Government agencies have been hit with a combined $115,000 bill for costs and an "unprecedented" mistake as the financial markets watchdog tries to restart a fraud case that collapsed after nine months in court and cost it more than $3 million.
Prosecutors have been given a July, 2018 retrial date for their case against Viaduct Capital and Mutual Finance executives Paul Bublitz, Bruce McKay and Richard Blackwood, brought by the Financial Markets Authority.
The first trial against the group - who ran the companies that collapsed in 2010, owing investors more than $17m - kicked off in 2016 and was expected to last 12 weeks.
Nine months later, a mistrial was declared because prosecutors accidentally turned a large amount of documents over to the defence too late, breaching disclosure rules.
All charges against a fourth accused, Lance Morrison, were dropped in June, while a retrial was ordered for the other three.
In a decision released on Wednesday, the High Court awarded Morrison $75,000 towards the costs of his defence - although he asked for more than $200,000. The money will come from the Ministry of Justice.

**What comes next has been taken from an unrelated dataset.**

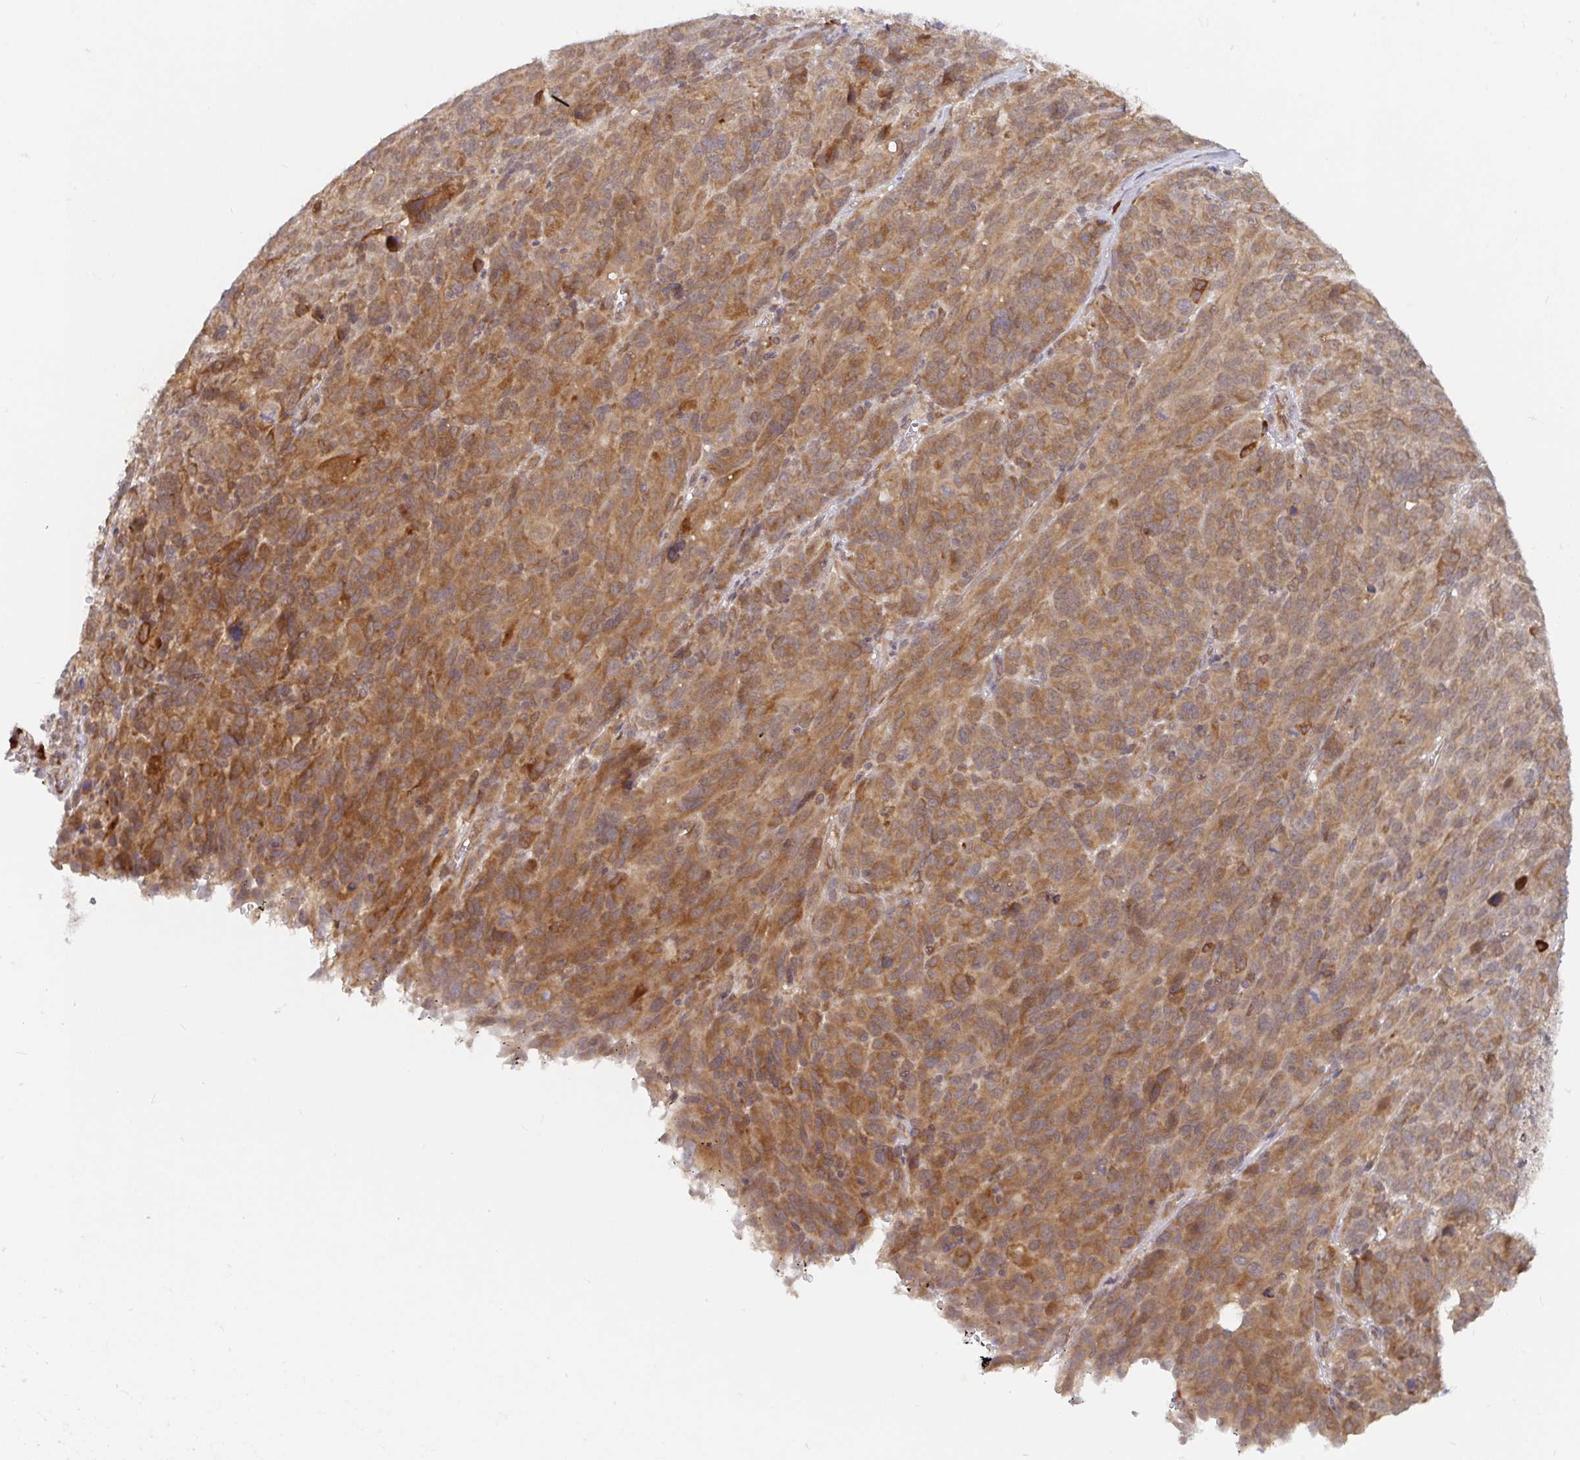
{"staining": {"intensity": "moderate", "quantity": ">75%", "location": "cytoplasmic/membranous"}, "tissue": "melanoma", "cell_type": "Tumor cells", "image_type": "cancer", "snomed": [{"axis": "morphology", "description": "Malignant melanoma, NOS"}, {"axis": "topography", "description": "Skin"}], "caption": "A photomicrograph of human melanoma stained for a protein shows moderate cytoplasmic/membranous brown staining in tumor cells.", "gene": "ALG1", "patient": {"sex": "male", "age": 51}}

The court also ordered the FMA to pay $10,000 to each of the defendants and to the ministry for the procedural error that led to the first trial being aborted.
"It is common ground the failure in the present case was significant," Justice Mark Woolford said.

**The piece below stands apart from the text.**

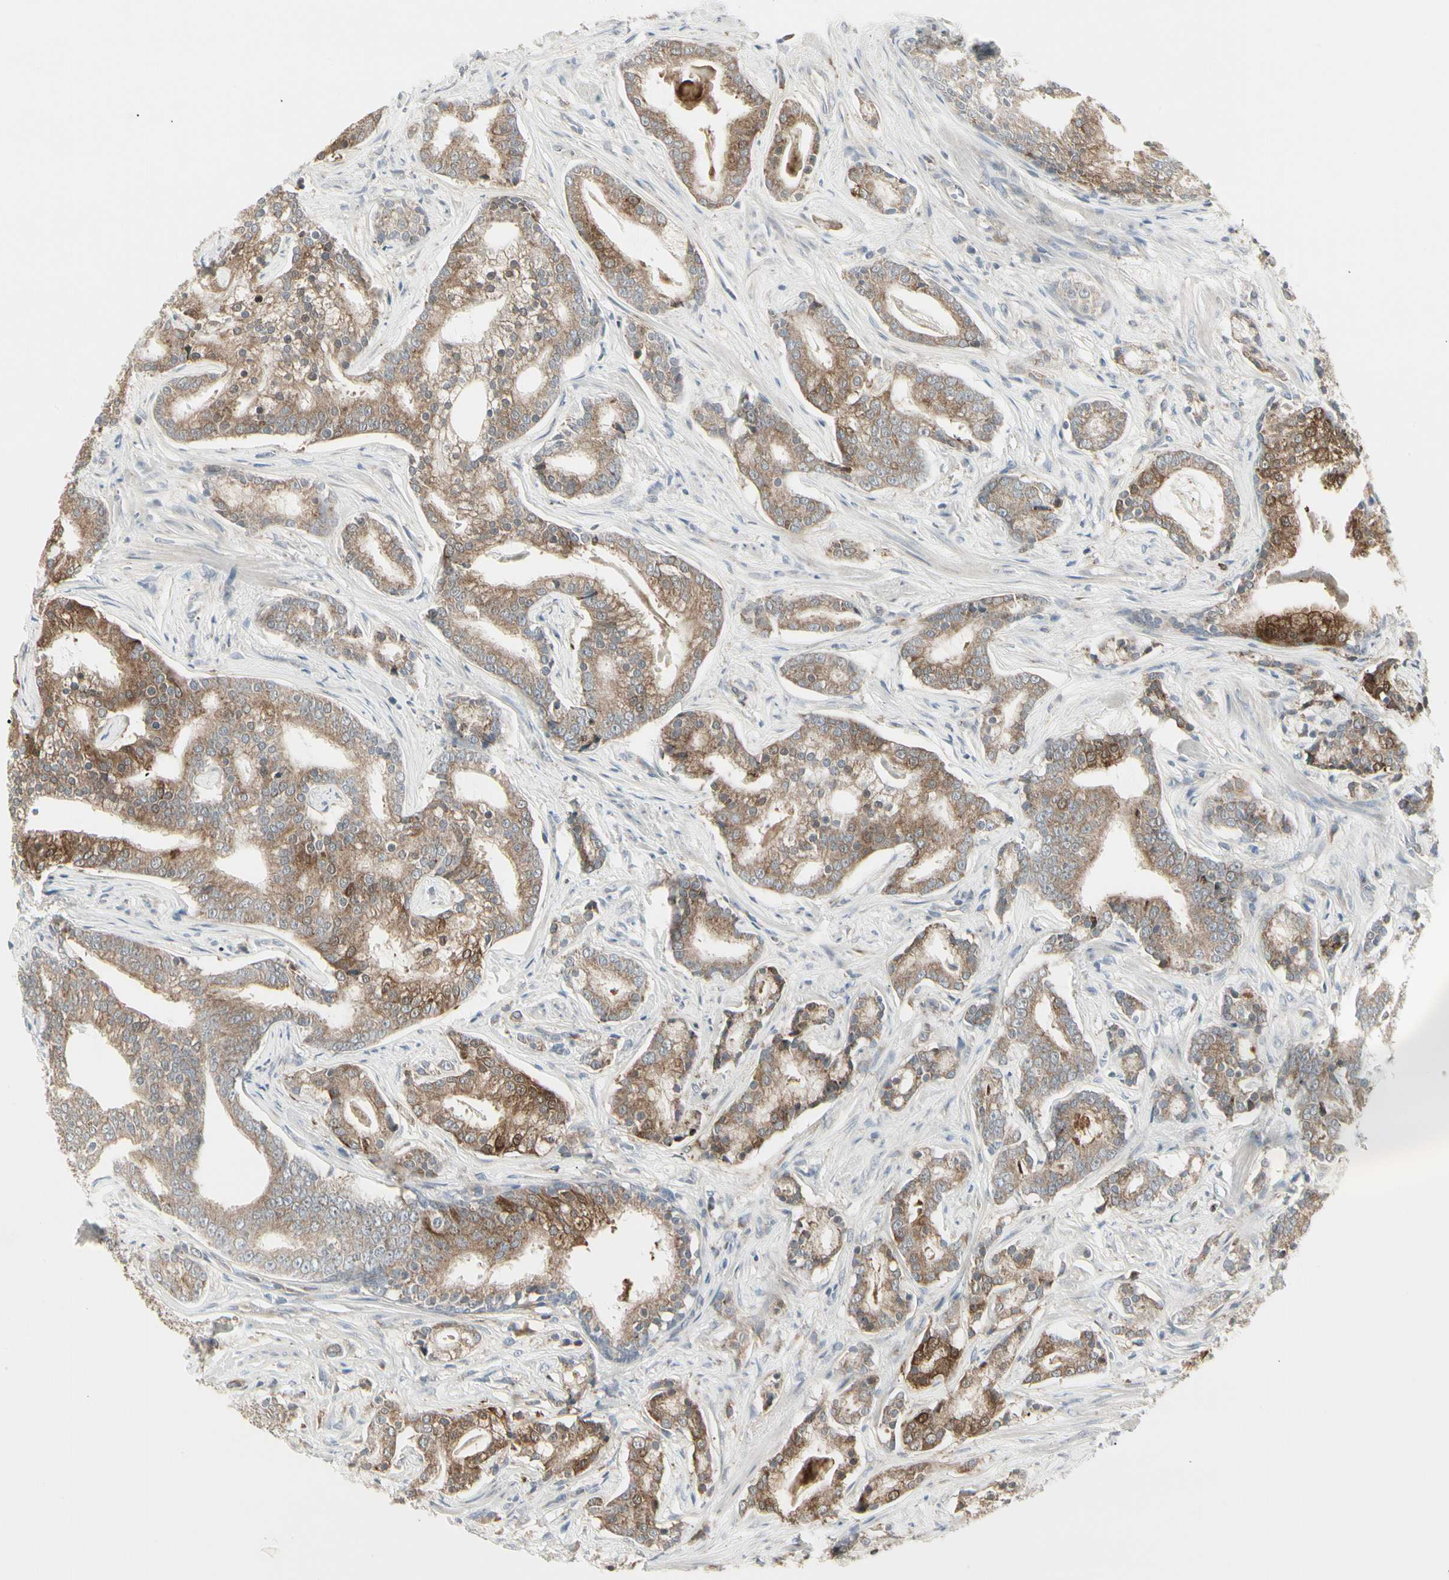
{"staining": {"intensity": "weak", "quantity": ">75%", "location": "cytoplasmic/membranous"}, "tissue": "prostate cancer", "cell_type": "Tumor cells", "image_type": "cancer", "snomed": [{"axis": "morphology", "description": "Adenocarcinoma, Low grade"}, {"axis": "topography", "description": "Prostate"}], "caption": "Approximately >75% of tumor cells in prostate low-grade adenocarcinoma display weak cytoplasmic/membranous protein staining as visualized by brown immunohistochemical staining.", "gene": "GRN", "patient": {"sex": "male", "age": 58}}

"The volume of late disclosure is seemingly unprecedented in New Zealand."
In a statement, the FMA says it regrets the non-compliance with disclosure obligations.
"The FMA continues to enhance its processes in response to the events of the first trial, to try to ensure no such failures occur again," a spokesman said.
Figures released under the Official Information Act show the original prosecution cost the FMA $3.58m, including nearly 13,000 staff hours.
A fifth accused, Peter Chevin, was sentenced to nine months' home detention after pleading guilty at the start of the trial in 2016.